SF State Muslim Association Hopes to Educate Students
MFA influences people around campus by not being just a religious organization
April 13, 2005 5:04 PM
At the end of a hall, in a corner inside of the Cesar Chavez Student Center, is a small room, barely big enough to hold a classroom of students. It is shared by two SF State organizations - the Christian Fellowship and the Muslim Student Association.
For the past 15 years, the MSA has occupied the back portion of room T-139. On this particular Wednesday two SF State students pray as they try to tune out the live music playing inside of the center on the same floor.
To Zainab Sharif, one of the students praying in the room, the music is distracting. Ideally, while praying, music should be turned off and silence is needed because according to the Islamic religion, one’s concentration should be on God. In this case, there is nothing that can be done, and Sharif said she is thankful to have a space to pray.
Most of its members agree that having the MSA on campus is greatly appreciated.
“MSA is a community on campus to unite Muslims and non-Muslims, and to educate and erase misconceptions about Islam,” said MSA President Abdul-Rahman Taleb-Agha. “The main issue is educating ourselves because some Muslims lack Islamic education.
“Our job as Muslims is to propagate and educate the people and teach the people about the absolute purity of God, the oneness of God.”
According to its members, the MSA was formed around the 1970s and has eight board members.
“We chose him for his level of knowledge of the religion, and because he is a trustful character,” said Abdolcader.

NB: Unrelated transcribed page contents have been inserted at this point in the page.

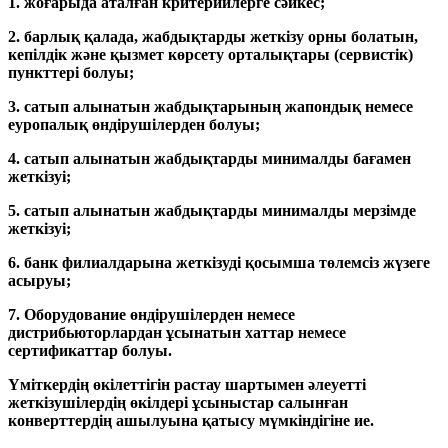
1. жоғарыда аталған критерийлерге сәйкес;
2. барлық қалада, жабдықтарды жеткізу орны болатын,
кепілдік және қызмет көрсету орталықтары (сервистік)
пункттері болуы;
3. сатып алынатын жабдықтарының жапондық немесе
еуропалық өндірушілерден болуы;
4. сатып алынатын жабдықтарды минималды бағамен
жеткізуі;
5. сатып алынатын жабдықтарды минималды мерзімде
жеткізуі;
6. банк филиалдарына жеткізуді қосымша төлемсіз жүзеге
асыруы;
7. Оборудование өндірушілерден немесе
дистрибьюторлардан ұсынатын хаттар немесе
сертификаттар болуы.
Үміткердің өкілеттігін растау шартымен әлеуетті
жеткізушілердің өкілдері ұсыныстар салынған
конверттердің ашылуына қатысу мүмкіндігіне ие.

Although the organization does not have an exact number of members, it sends out informational e-mails on events, meeting schedules, and other special events to over 200 students.
“The MSA has become my family,” said Sharif.
Sharif said the MSA is an organization that is there to help the student population and the community.
“The Malcolm X event was very successful because it reached out to a larger audience,” said Taleb-Agha.
Many club members said they look forward to their annual Fast-A-Thon event during the month of Ramadan. Clubs like the MSA work with businesses to donate money for those students who are willing to fast for a day.
“People who fast with us get a chance to experience Ramadan,” said Sharif. “Ramadan is a reminder to appreciate what we have.”
Other workshops the MSA has coordinated include talks about such issues as the status of women in Islam, and a workshop titled Islamic Influence on Latin American Culture.
The MSA also offers weekly Halaqas, which translates to mean a "circle of study." Although the women can attend the men's Halaqa, a women-only Halaqa focusing on women’s issues is offered in the student center in room C-112 Tuesdays from 2-3 p.m. Once a week women get together to talk about outreach opportunities, such as helping the homeless with food drives or donating clothing.
The MSA is a nonprofit organization which primarily runs on food sales and donations.
“We try to help with a lot of needs (because) Islam is not just about helping Muslims, it’s about helping mankind,” said Sharif. “Our resources are limited because we are a student organization. Our intention is to do community service and help the community.”
Club members said they have a positive relationship with a lot of the organizations on campus such as La Raza, the General Union of Palestinian Students, the Black Student Union, and the Christian Fellowship.
“We feel the Christians are the people of the book, and respect them,” said Abdolcader. “We do sit down and exchange conversation at times, but they don’t come in the office a lot.”
“At times we may differ on issues but our goals are primarily the same - to educate the students,” said Taleb-Agha. “People who tend to dislike us are acting out of ignorance. We have to be steadfast in what we believe in.”
The MSA provides a space for Muslim students to stay in touch with their religion. Juma’ah, a special Friday prayer, is offered from 2-3 p.m. in Rosa Parks rooms A, B, and C in the student center. About 20 to 80 students can be expected to attend the prayer each Friday.
“Having a MSA is essential because it functions to facilitate Muslims, and provides a nice place for prayer,” said Mikael Santini, a 26-year-old graduate student.
“The reason why we pray is because it is a testimony of faith,” said Abdolcader. “We live such a busy lifestyle, and praying helps us to be conscious of God at all times.”
The five pillars of Islam are to pray five times a day according to the sun, to fast during the month of Ramadan from sunrise to sundown, to believe in all of Islam’s holy books, to give charity, and Haaj, which is to make a pilgrimage to Mecca.
“As a religious point of view, Islam wants the best for everybody,” said Taleb-Agha. “It is one of the largest growing religions in the country. People are accepting Islam because they are looking for a good way of life.”
In the future the MSA would like to work with other groups on campus to sponsor events. The organization would also like to have a connection with a local mosque.
“I want a firm permanent connection with a mosque, where we can use its library as a learning facility,” said Taleb-Agha. “Having a scholar to work with on a regular basis; these are the things I plan to work on as president.”